1. Discovery—review the data and interview stakeholders. The Endocrine Society began by putting together a knowledge integration task force comprised of members of the key content creation committees. Hilary Marsh, president and CEO of Content Company Inc., a content and digital strategy consultancy, assisted Bartel at the Endocrine Society and says that “They de-siloed the committees so they could work on topics across the siloes.” Adds Bartel, “Committee members want to do this anyway, to have their content in the newsletter and website and have sessions at the annual meeting.” They interviewed staff to uncover current content gaps and to better understand member needs, and also to get a better handle on how content supports the organization’s needs. 

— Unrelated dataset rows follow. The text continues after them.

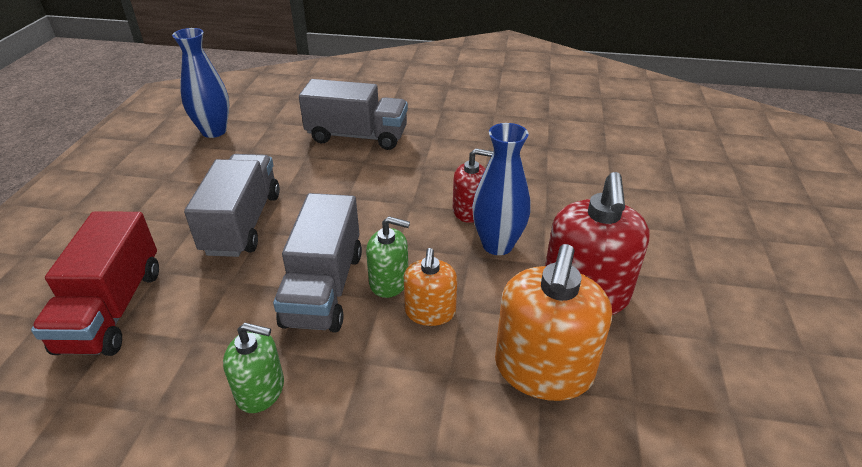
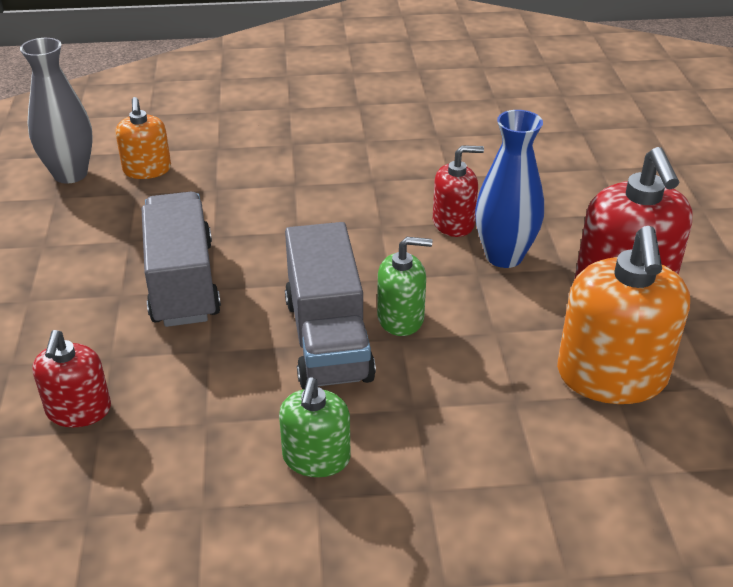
camera: 15 degrees left, 0 degrees up
red truck [31,211,159,356] -> red soap dispenser [32,330,111,427]
blue vase [172,28,229,138] -> grey vase [20,38,93,184]
green soap dispenser [223,323,284,413] -> green soap dispenser turned 105 degrees clockwise [279,377,351,477]
grey truck [299,79,408,150] -> none
orange soap dispenser [404,248,457,326] -> orange soap dispenser moved to [115,97,171,179]

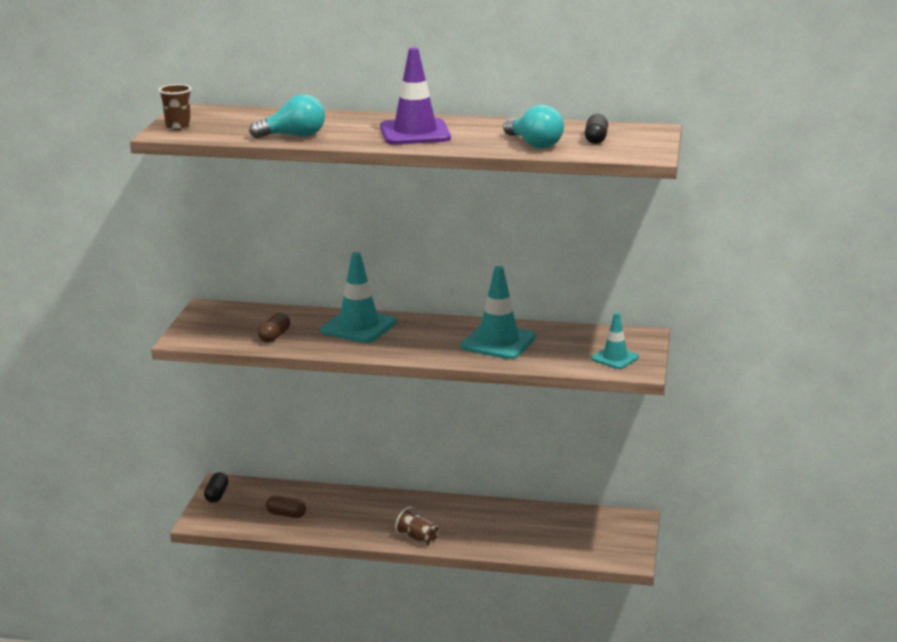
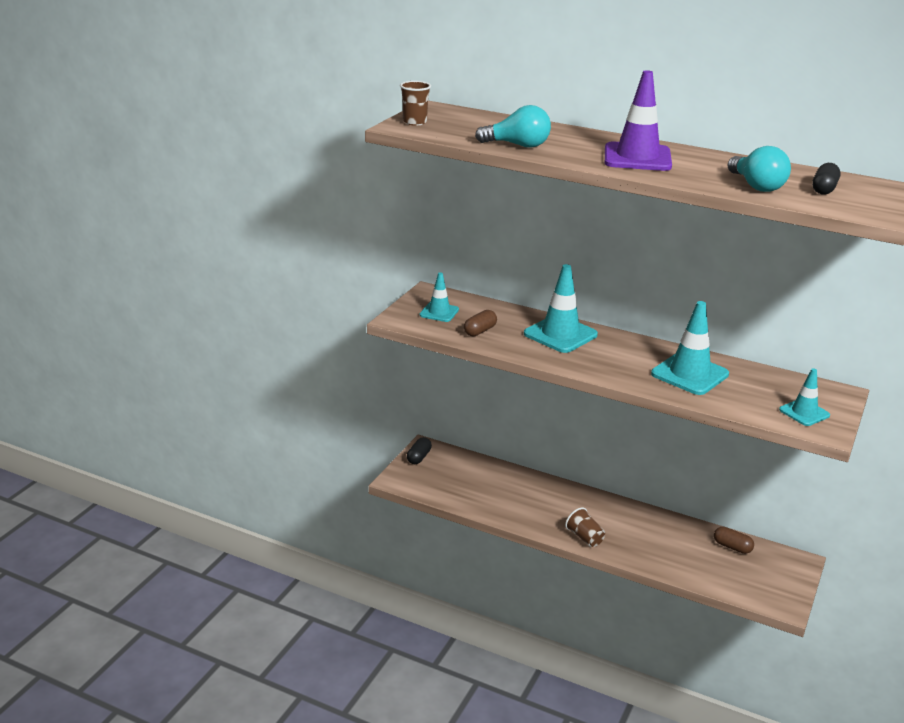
camera: 15 degrees right, 5 degrees up
brown capsule [266,496,306,518] -> brown capsule moved to [714,527,754,554]
none -> turquoise traffic cone [419,272,459,322]

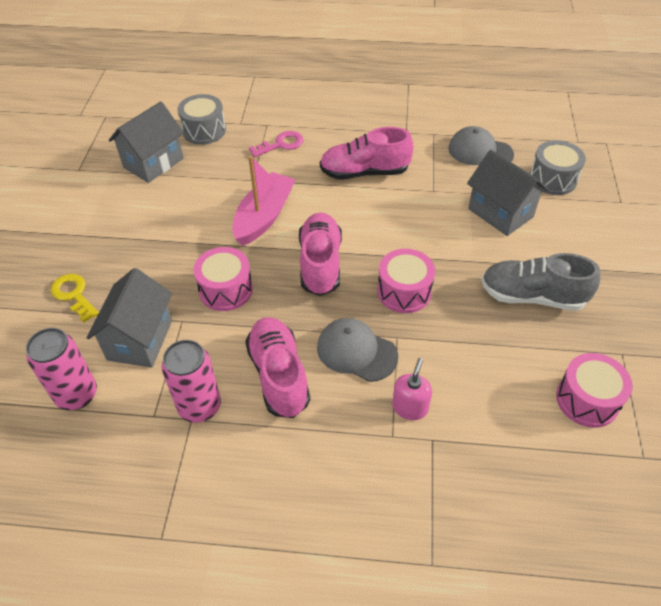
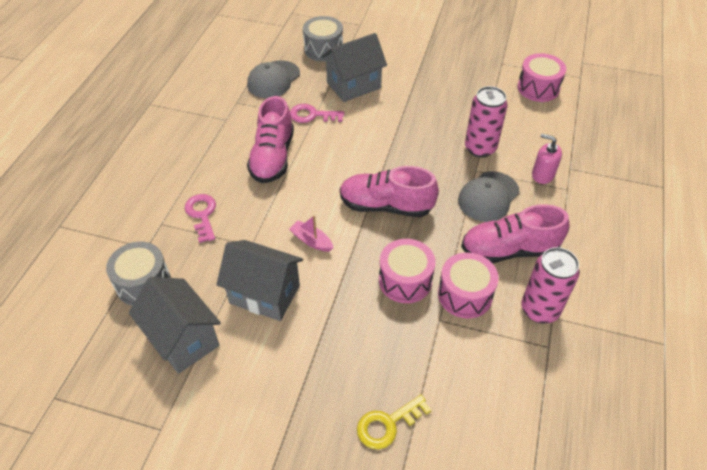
camera: 80 degrees left, 0 degrees up
pink can [26,328,97,410] -> pink can moved to [465,86,508,157]
grey house [87,268,172,368] -> grey house moved to [216,240,303,321]
pink boat [232,156,296,246] -> pink boat [289,215,333,252], size x0.49
pink drum [377,249,435,313] -> pink drum moved to [438,252,499,319]
grey shoe [481,253,601,311] -> none
none -> pink key [290,104,344,123]

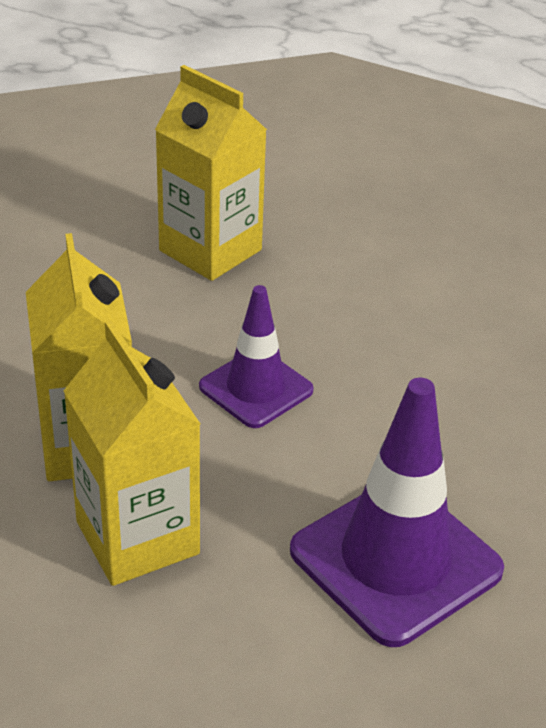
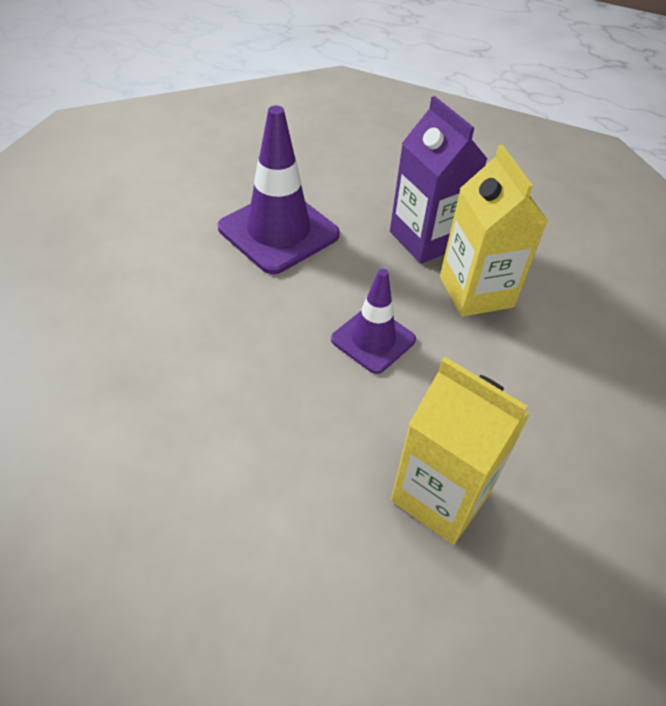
camera: 175 degrees right, 10 degrees up
yellow carton [64,320,200,586] -> purple carton [390,96,487,264]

2. Create empathy-based personas. Who are our top-priority audiences; what is going on for them, and what do they want from us? “A lot of times, people think about technological capabilities and business drivers, but they forget the user needs. They held an initial brainstorming session with staff to come up with the four most important groups of stakeholders the society serves, what each wants from the society, and why they want it. The ‘why’ is really important,” says Marsh. Once they had developed the four personas, they then held another brainstorming session with all the content creation committees to determine what the different personas had in common.

3. Content audit. What do we have, and how effective is it? Review all the various sites and microsites, newsletter, social media channels, and any other content channels you have to determine what exactly you have on hand, and how effective it is in achieving the organization’s and the members’ goals.

4. Taxonomy. What are we creating content about, and how do we ensure that we all describe our content in common ways? “Coming up with a topic list was the hardest part,” says Bartel. “How people talk about the topics could get political, and not everyone understood the value of aligning the siloes.”

5. Comparative content analysis. How are we doing compared to the other content sources our audiences use? “We asked members to compare our site with other association and nonprofit websites. How easy are the benefits to find when compared to competing associations?”

6. Content best practices. What does successful content look like? Develop a good understanding of what your organization's goals are for your content so you know what you're shooting for.

7. Content guidelines and governance. Develop your own “rules of the road,” they said, including who’s going to be responsible for what.

8. Plan for transformation and migration. Everything has a lifecycle, including your content. Develop a plan for how you will decide what you will keep, what needs to be fixed, and what needs to be deleted, and when.